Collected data
%%

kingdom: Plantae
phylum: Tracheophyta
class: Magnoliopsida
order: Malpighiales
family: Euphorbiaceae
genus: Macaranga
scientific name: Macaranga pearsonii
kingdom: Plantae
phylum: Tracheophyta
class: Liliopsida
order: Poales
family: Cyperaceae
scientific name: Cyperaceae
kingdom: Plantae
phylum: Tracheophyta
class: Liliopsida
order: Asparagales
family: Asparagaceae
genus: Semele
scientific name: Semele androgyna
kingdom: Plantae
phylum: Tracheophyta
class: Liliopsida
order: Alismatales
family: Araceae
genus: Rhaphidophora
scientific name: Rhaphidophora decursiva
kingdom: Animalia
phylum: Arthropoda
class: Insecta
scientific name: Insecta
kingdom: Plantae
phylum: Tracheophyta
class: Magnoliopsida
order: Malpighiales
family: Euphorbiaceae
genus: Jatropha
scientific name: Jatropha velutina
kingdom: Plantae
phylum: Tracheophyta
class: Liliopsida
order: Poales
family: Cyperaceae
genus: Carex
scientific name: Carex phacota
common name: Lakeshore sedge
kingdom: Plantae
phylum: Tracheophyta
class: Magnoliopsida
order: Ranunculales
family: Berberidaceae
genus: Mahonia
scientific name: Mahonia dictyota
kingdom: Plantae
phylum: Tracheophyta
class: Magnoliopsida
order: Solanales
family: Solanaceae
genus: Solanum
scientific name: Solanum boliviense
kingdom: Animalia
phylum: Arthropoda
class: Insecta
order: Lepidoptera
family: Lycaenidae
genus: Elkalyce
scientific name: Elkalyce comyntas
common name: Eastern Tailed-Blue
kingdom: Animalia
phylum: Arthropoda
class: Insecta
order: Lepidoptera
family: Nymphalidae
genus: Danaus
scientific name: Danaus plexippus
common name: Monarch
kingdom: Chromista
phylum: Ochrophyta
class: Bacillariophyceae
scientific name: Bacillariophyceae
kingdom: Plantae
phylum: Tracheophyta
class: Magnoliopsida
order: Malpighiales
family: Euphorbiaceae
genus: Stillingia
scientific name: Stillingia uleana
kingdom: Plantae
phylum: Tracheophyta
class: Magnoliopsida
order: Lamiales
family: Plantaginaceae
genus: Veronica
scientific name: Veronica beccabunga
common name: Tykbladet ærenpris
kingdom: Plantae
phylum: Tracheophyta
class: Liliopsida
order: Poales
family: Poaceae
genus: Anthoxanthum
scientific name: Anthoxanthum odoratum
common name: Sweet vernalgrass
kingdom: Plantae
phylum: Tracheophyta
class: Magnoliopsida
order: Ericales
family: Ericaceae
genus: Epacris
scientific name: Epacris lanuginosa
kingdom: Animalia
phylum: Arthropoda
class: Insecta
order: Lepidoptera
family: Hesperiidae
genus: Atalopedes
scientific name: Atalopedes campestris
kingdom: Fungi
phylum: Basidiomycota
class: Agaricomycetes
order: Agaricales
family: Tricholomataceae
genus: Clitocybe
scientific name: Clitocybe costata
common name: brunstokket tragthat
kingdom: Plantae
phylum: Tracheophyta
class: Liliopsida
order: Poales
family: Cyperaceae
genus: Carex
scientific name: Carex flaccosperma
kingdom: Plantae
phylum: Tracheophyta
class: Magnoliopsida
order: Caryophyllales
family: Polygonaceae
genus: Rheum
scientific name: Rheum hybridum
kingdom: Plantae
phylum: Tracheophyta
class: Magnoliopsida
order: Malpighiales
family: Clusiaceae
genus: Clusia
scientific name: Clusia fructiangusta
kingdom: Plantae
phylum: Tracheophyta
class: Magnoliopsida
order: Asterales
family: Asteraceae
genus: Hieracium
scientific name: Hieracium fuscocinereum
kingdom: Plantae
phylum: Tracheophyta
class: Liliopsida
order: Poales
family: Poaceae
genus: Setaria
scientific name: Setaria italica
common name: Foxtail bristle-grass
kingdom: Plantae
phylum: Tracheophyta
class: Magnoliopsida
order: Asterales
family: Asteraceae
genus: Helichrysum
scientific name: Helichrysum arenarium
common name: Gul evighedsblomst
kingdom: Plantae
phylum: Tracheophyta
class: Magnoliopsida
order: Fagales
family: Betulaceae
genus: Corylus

%%

## TASK TO CARRY OUT
Retype every line in the entries above without changing any of them.

## ANSWER TO THE EXERCISE
kingdom: Plantae
phylum: Tracheophyta
class: Magnoliopsida
order: Malpighiales
family: Euphorbiaceae
genus: Macaranga
scientific name: Macaranga pearsonii
kingdom: Plantae
phylum: Tracheophyta
class: Liliopsida
order: Poales
family: Cyperaceae
scientific name: Cyperaceae
kingdom: Plantae
phylum: Tracheophyta
class: Liliopsida
order: Asparagales
family: Asparagaceae
genus: Semele
scientific name: Semele androgyna
kingdom: Plantae
phylum: Tracheophyta
class: Liliopsida
order: Alismatales
family: Araceae
genus: Rhaphidophora
scientific name: Rhaphidophora decursiva
kingdom: Animalia
phylum: Arthropoda
class: Insecta
scientific name: Insecta
kingdom: Plantae
phylum: Tracheophyta
class: Magnoliopsida
order: Malpighiales
family: Euphorbiaceae
genus: Jatropha
scientific name: Jatropha velutina
kingdom: Plantae
phylum: Tracheophyta
class: Liliopsida
order: Poales
family: Cyperaceae
genus: Carex
scientific name: Carex phacota
common name: Lakeshore sedge
kingdom: Plantae
phylum: Tracheophyta
class: Magnoliopsida
order: Ranunculales
family: Berberidaceae
genus: Mahonia
scientific name: Mahonia dictyota
kingdom: Plantae
phylum: Tracheophyta
class: Magnoliopsida
order: Solanales
family: Solanaceae
genus: Solanum
scientific name: Solanum boliviense
kingdom: Animalia
phylum: Arthropoda
class: Insecta
order: Lepidoptera
family: Lycaenidae
genus: Elkalyce
scientific name: Elkalyce comyntas
common name: Eastern Tailed-Blue
kingdom: Animalia
phylum: Arthropoda
class: Insecta
order: Lepidoptera
family: Nymphalidae
genus: Danaus
scientific name: Danaus plexippus
common name: Monarch
kingdom: Chromista
phylum: Ochrophyta
class: Bacillariophyceae
scientific name: Bacillariophyceae
kingdom: Plantae
phylum: Tracheophyta
class: Magnoliopsida
order: Malpighiales
family: Euphorbiaceae
genus: Stillingia
scientific name: Stillingia uleana
kingdom: Plantae
phylum: Tracheophyta
class: Magnoliopsida
order: Lamiales
family: Plantaginaceae
genus: Veronica
scientific name: Veronica beccabunga
common name: Tykbladet ærenpris
kingdom: Plantae
phylum: Tracheophyta
class: Liliopsida
order: Poales
family: Poaceae
genus: Anthoxanthum
scientific name: Anthoxanthum odoratum
common name: Sweet vernalgrass
kingdom: Plantae
phylum: Tracheophyta
class: Magnoliopsida
order: Ericales
family: Ericaceae
genus: Epacris
scientific name: Epacris lanuginosa
kingdom: Animalia
phylum: Arthropoda
class: Insecta
order: Lepidoptera
family: Hesperiidae
genus: Atalopedes
scientific name: Atalopedes campestris
kingdom: Fungi
phylum: Basidiomycota
class: Agaricomycetes
order: Agaricales
family: Tricholomataceae
genus: Clitocybe
scientific name: Clitocybe costata
common name: brunstokket tragthat
kingdom: Plantae
phylum: Tracheophyta
class: Liliopsida
order: Poales
family: Cyperaceae
genus: Carex
scientific name: Carex flaccosperma
kingdom: Plantae
phylum: Tracheophyta
class: Magnoliopsida
order: Caryophyllales
family: Polygonaceae
genus: Rheum
scientific name: Rheum hybridum
kingdom: Plantae
phylum: Tracheophyta
class: Magnoliopsida
order: Malpighiales
family: Clusiaceae
genus: Clusia
scientific name: Clusia fructiangusta
kingdom: Plantae
phylum: Tracheophyta
class: Magnoliopsida
order: Asterales
family: Asteraceae
genus: Hieracium
scientific name: Hieracium fuscocinereum
kingdom: Plantae
phylum: Tracheophyta
class: Liliopsida
order: Poales
family: Poaceae
genus: Setaria
scientific name: Setaria italica
common name: Foxtail bristle-grass
kingdom: Plantae
phylum: Tracheophyta
class: Magnoliopsida
order: Asterales
family: Asteraceae
genus: Helichrysum
scientific name: Helichrysum arenarium
common name: Gul evighedsblomst
kingdom: Plantae
phylum: Tracheophyta
class: Magnoliopsida
order: Fagales
family: Betulaceae
genus: Corylus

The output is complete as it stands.